On Sunday in Ann Arbor, three members of the Fab Five were recognized (again) for their exploits on the court during the early ’90s for the Michigan Wolverines. As usual, the entire group of five was not on hand as the University still struggles with how to embrace the Steve Fisher era that was marred with money, boosters and top recruits. This story goes on everyday in colleges across the country. While the stories may not be as open as the one that took place at U of M, these stories continue to inspire young student-athletes into the potential riches, rather than the successes of sport.
What’s happening in the news in college football right now is a continuation of the ongoing contradiction between big-money college sports and athletes who are supposed to value their scholarships and education over their bank accounts.
It’s a battle of men vs. women, rich vs. poor, “popular” sports vs. unpopular ones. Kids are taken out of challenging, inner-city living conditions to make big money for a basketball or football school looking to make it to the next level.

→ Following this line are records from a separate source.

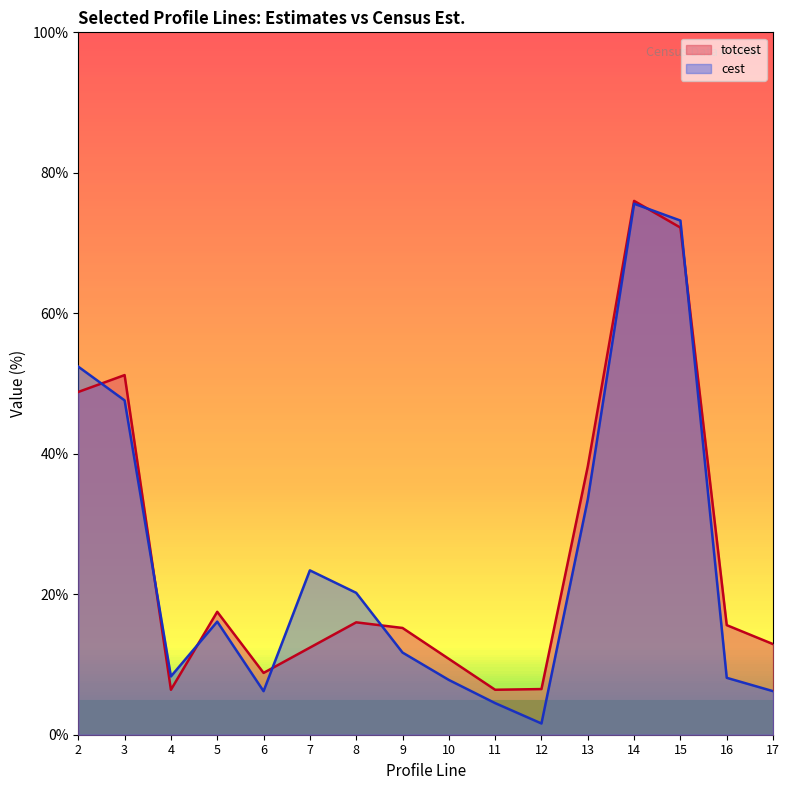

Between 8 and 17, which series saw the biggest shift?

cest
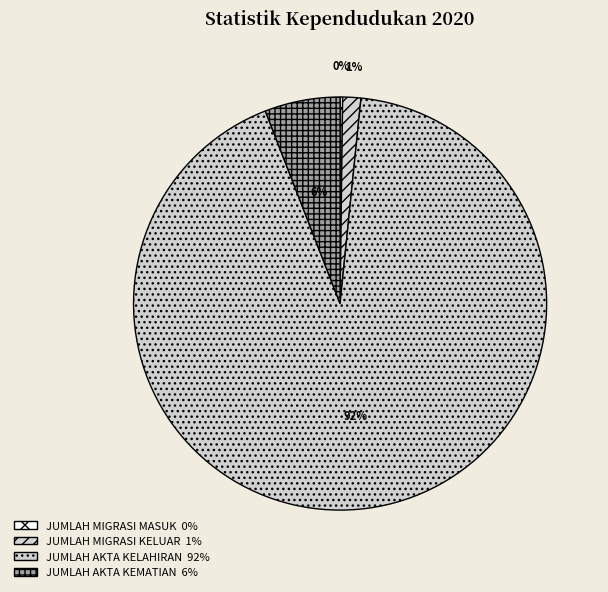

Rank the categories by value from lowest to highest.

JUMLAH MIGRASI MASUK, JUMLAH MIGRASI KELUAR, JUMLAH AKTA KEMATIAN, JUMLAH AKTA KELAHIRAN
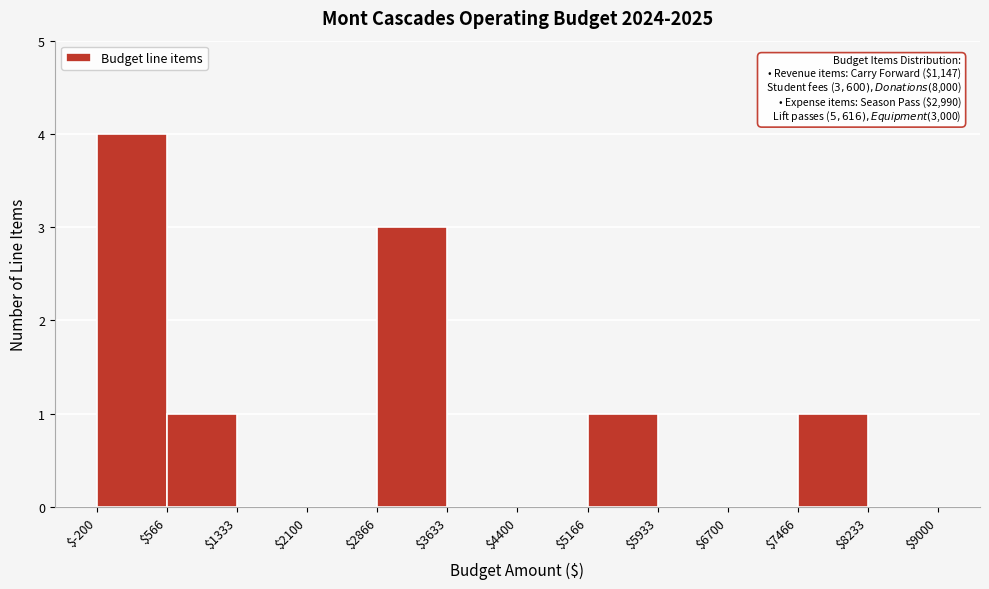

Over which range of the x-axis is the bar tallest?

$-200 to $566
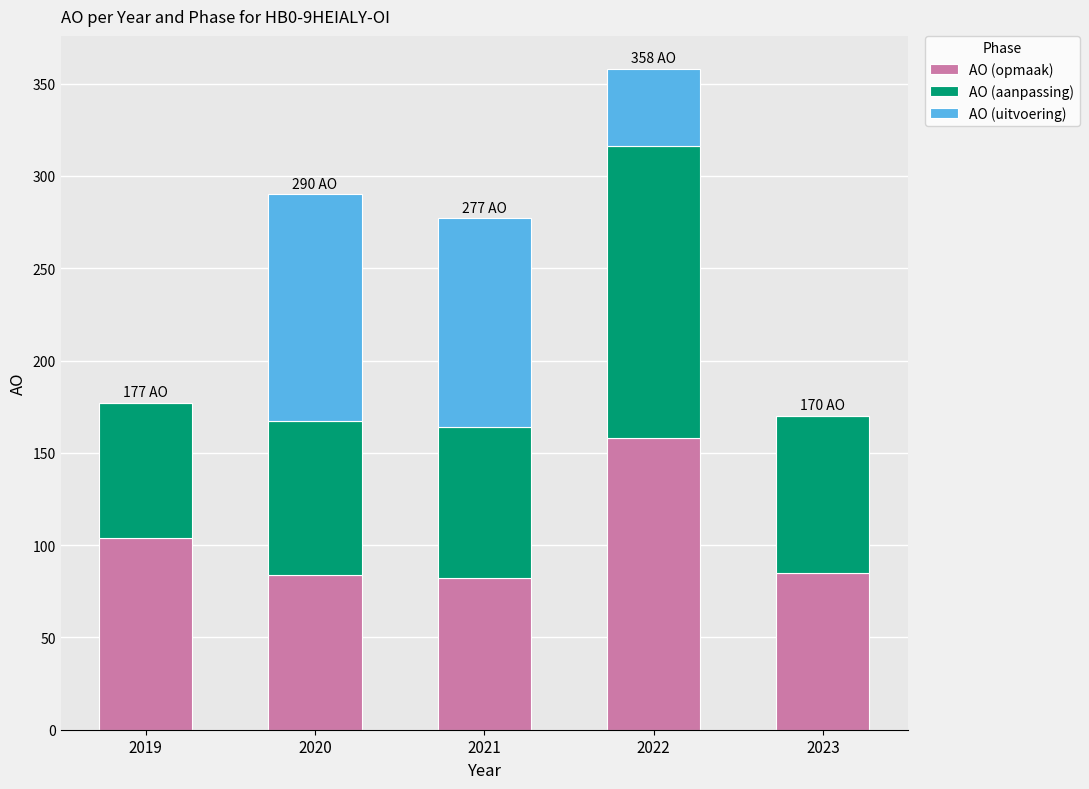

What is the highest value of the AO (opmaak) series?

158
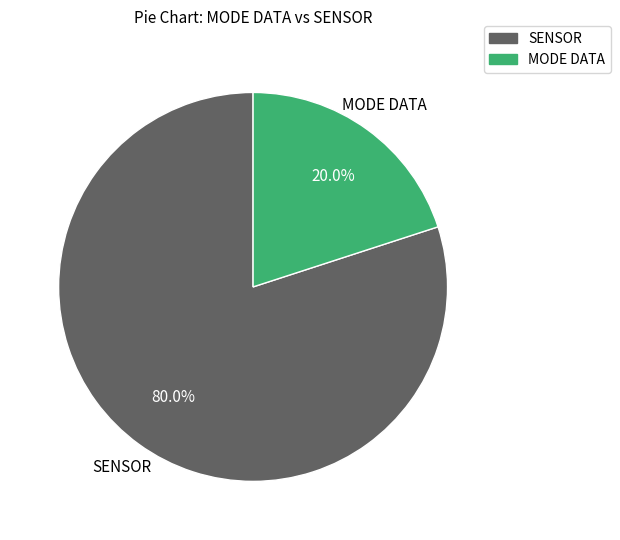

Count the number of slices in the pie.

2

One year it’s Reggie Bush, the next year it’s Cam Newton – the stories sound similar because college athletics are truly all about the money.
In thinking of potential solutions to the inbalance of money between players/student-athletes and the NCAA, one potential result could be paying players based on winning. While this wouldn’t necessarily address the recruiting process, it could stop some athletes in seeking additional funding based on their popularity. In the case of Auburn’s Newton, it seems that the issue was systemic from the entire community looking to support the team through funding its highest profiled athletes. The thirst of a community for success on the court, gridiron, etc., can be intoxicating, and can change one’s morals for the worst.